Prove that a set is not countable

First, it suffices to show that the set of all countable sequences is not countable. That avoids having to deal with sequences where $x_n$ isn't defined for some $n$. Then we can define a very natural map from that set to $[0,1)$ via $$ f \,:\, \{0,1\}^\mathbb{N} \to [0,1) \,:\, (x_n) \mapsto \sum_{k=1}^\infty x_n2^{-n} $$

If you can show that $f$ is surjective, and already know that $[0,1)$ has the same cardinality as $\mathbb{R}$, then it follows that $\{0,1\}^\mathbb{N}$ also has at least that cardinality.

Let $X=\{0,1\}^{\le\omega}$ be the set of all countable sequences of $\{0,1\}$, and suppose $f:\Bbb N\to X$. Now define

$$g(n)=\begin{cases}1&\mbox{if }n\in\operatorname{dom}f(n)\wedge f(n)(n)=0\\0&\mbox{otherwise}\end{cases}.$$

If $g=f(n)$ for some $n$, then $g(n)=f(n)(n)=0$ implies $g(n)=1$ and $g(n)=1$ implies $g(n)=0$, a contradiction. Thus $g\notin\operatorname{ran} f$ and $f$ is not surjective.

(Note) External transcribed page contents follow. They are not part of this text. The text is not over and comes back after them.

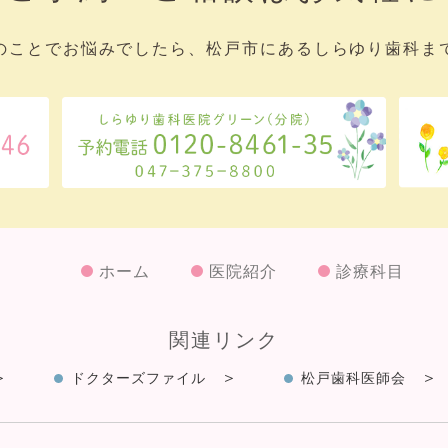
のことでお悩みでしたら、松戸市にあるしらゆり歯科ま
ホーム
医院紹介
診療科目
関連リンク
ドクターズファイル
松戸歯科医師会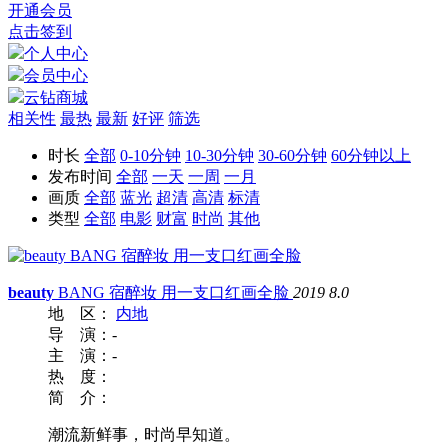
开通会员
点击签到
个人中心
会员中心
云钻商城
相关性
最热
最新
好评
筛选
时长
全部
0-10分钟
10-30分钟
30-60分钟
60分钟以上
发布时间
全部
一天
一周
一月
画质
全部
蓝光
超清
高清
标清
类型
全部
电影
财富
时尚
其他
beauty
BANG 宿醉妆 用一支口红画全脸
2019
8.0
地 区：
内地
导 演：
-
主 演：
-
热 度：
简 介：
潮流新鲜事，时尚早知道。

If $X$ was countable, there would be a surjection from $\Bbb N$, so it follows that $X$ is uncountable.

Let $F$ be the set of functions $\mathbb{N}\rightarrow\left\{ 0,1\right\} $. Then it corresponds with the set of countably infinite sequences over $\left\{ 0,1\right\} $. Now assume that $F$ is countable. Then it can be well-ordered like $F=\left\{ f_{n}\mid n\in\mathbb{N}\right\} $ where the $f_{n}$ are functions $\mathbb{N}\rightarrow\left\{ 0,1\right\} $. Now define function $g:\mathbb{N}\rightarrow\left\{ 0,1\right\} $ by $n\mapsto0$ if $f_{n}\left(n\right)=1$ and $n\mapsto1$ if $f_{n}\left(n\right)=0$ . Then $g\in F$ but $g\ne f_{n}$ for each $n$ and a contradiction is found. We conclude that $F$ is not countable.